ASTRONOMY AND ASTROPHYSICS

EDP SCIENCES S A

Lugar: Paris; Año: 1997 vol. 325 p. 305 - 317

0004-6361

We show that the location of Halpha or OV flare brightenings is related to the properties of the field-line linkage of the underlying magnetic region. The coronal magnetic field is extrapolated from the observed photospheric field assuming a linear force-free field configuration in order to determine the regions of rapid change in field-line linkage, called "quasi-separatrix layers" or QSLs. They are open layers that behave physically like separatrices: breakdown of ideal magnetohydrodynamics and release of free magnetic-energy may occur at these locations when their thickness is small enough.

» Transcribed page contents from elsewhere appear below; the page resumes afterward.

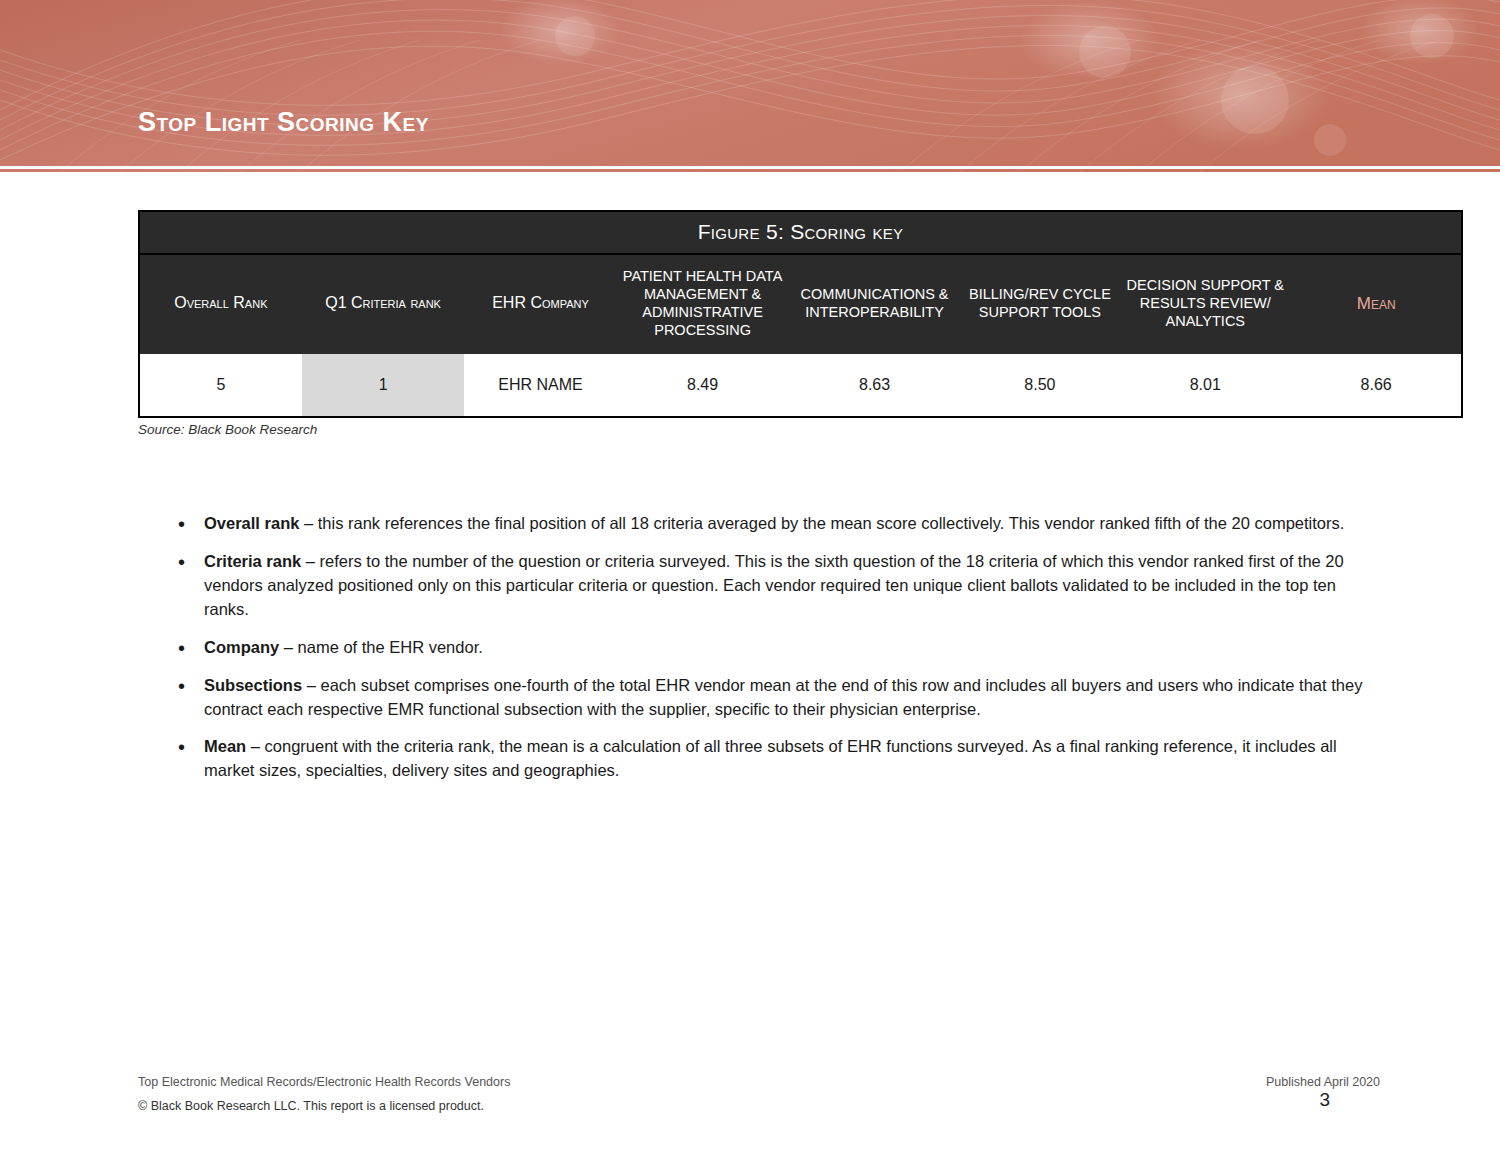Stop Light Scoring Key
Figure 5: Scoring key
| Overall Rank | Q1 Criteria rank | EHR Company | PATIENT HEALTH DATA MANAGEMENT & ADMINISTRATIVE PROCESSING | COMMUNICATIONS & INTEROPERABILITY | BILLING/REV CYCLE SUPPORT TOOLS | DECISION SUPPORT & RESULTS REVIEW/ ANALYTICS | Mean |
| --- | --- | --- | --- | --- | --- | --- | --- |
| 5 | 1 | EHR NAME | 8.49 | 8.63 | 8.50 | 8.01 | 8.66 |
Source: Black Book Research
Overall rank – this rank references the final position of all 18 criteria averaged by the mean score collectively. This vendor ranked fifth of the 20 competitors.
Criteria rank – refers to the number of the question or criteria surveyed. This is the sixth question of the 18 criteria of which this vendor ranked first of the 20 vendors analyzed positioned only on this particular criteria or question. Each vendor required ten unique client ballots validated to be included in the top ten ranks.
Company – name of the EHR vendor.
Subsections – each subset comprises one-fourth of the total EHR vendor mean at the end of this row and includes all buyers and users who indicate that they contract each respective EMR functional subsection with the supplier, specific to their physician enterprise.
Mean – congruent with the criteria rank, the mean is a calculation of all three subsets of EHR functions surveyed. As a final ranking reference, it includes all market sizes, specialties, delivery sites and geographies.
Top Electronic Medical Records/Electronic Health Records Vendors
© Black Book Research LLC. This report is a licensed product.
Published April 2020
3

A feature common to all the flaring regions studied is found to be the presence of QSLs where Halpha flare kernels are observed. The brightenings are along restricted regions of very thin QSLs; an upper bound of their thickness is 1Mm but it is several order of magnitude smaller in most of the cases. These places coincide in general with zones where the longitudinal field component is greater than 100G. These results allow us to constrain present models of solar flares and localise where a break-down of ideal MHD can occur. The studied flares are found to be fed in general by only one electric current loop, but they imply the interaction of two magnetic bipoles. The extrapolated coronal field lines involved in the process have their photospheric footpoints located at both sides of QSLs, as expected in recent 3D magnetic reconnection models.